= Problem to solve =
Report only the number of lines in the following entries where the word "trabajar" occurs.

= Provided material =
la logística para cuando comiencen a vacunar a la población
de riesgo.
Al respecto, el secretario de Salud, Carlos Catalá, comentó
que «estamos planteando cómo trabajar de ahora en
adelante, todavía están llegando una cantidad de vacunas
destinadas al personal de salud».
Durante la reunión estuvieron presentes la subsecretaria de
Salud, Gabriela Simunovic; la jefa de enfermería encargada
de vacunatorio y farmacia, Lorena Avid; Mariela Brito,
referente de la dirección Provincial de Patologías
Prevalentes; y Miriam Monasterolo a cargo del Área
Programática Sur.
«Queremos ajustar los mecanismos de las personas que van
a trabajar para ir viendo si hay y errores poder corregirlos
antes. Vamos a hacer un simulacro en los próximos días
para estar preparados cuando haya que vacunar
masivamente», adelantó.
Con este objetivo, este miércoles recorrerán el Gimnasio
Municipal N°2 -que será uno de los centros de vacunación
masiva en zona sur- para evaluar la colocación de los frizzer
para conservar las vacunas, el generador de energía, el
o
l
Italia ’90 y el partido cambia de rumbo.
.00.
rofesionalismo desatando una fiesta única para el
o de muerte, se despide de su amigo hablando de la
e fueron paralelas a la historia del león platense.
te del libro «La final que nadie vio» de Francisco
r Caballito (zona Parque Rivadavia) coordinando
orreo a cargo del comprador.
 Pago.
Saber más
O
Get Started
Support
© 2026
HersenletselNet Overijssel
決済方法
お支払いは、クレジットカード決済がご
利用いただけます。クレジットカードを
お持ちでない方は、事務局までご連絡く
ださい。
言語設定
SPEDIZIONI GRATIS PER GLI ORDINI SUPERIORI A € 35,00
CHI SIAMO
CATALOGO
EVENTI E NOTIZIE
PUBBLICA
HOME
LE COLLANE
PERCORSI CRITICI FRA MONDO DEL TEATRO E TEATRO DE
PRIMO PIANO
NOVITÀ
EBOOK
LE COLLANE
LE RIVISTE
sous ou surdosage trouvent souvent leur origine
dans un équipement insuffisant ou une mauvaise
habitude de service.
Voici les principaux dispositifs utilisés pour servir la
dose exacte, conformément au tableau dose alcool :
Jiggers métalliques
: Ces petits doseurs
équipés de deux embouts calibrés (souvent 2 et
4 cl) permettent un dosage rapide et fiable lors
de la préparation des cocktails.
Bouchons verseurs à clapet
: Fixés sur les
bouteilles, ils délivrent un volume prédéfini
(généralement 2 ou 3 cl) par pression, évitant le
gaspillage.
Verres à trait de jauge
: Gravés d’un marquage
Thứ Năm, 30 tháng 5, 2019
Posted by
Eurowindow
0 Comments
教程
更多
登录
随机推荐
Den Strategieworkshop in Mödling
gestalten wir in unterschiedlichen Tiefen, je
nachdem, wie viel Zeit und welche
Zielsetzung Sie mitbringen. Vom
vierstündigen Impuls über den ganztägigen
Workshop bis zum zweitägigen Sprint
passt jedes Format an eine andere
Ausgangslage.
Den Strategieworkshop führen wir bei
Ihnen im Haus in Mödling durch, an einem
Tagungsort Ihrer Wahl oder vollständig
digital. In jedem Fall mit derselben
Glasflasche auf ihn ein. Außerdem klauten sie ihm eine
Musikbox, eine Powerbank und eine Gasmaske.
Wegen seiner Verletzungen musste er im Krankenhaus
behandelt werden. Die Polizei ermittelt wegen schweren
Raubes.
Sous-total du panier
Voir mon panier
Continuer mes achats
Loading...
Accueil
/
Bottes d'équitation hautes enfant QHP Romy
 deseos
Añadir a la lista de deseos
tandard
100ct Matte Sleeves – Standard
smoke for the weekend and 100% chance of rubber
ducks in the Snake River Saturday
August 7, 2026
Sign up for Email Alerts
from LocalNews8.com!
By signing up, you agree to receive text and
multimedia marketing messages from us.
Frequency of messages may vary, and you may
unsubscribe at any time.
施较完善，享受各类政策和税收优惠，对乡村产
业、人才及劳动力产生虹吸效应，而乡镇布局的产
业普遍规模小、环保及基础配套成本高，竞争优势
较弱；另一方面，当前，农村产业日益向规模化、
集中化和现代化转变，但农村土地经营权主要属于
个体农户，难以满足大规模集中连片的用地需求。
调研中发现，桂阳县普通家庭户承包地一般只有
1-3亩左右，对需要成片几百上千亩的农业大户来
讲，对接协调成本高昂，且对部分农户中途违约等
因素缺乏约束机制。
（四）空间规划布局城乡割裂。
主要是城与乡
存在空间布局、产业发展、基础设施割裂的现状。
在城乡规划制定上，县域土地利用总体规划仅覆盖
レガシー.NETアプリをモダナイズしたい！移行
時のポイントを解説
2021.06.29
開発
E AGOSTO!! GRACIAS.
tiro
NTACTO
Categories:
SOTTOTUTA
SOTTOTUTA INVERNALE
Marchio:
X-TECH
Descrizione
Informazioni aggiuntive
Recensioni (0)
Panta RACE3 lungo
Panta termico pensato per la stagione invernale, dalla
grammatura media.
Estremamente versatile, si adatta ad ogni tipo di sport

= Answer to the problem =
2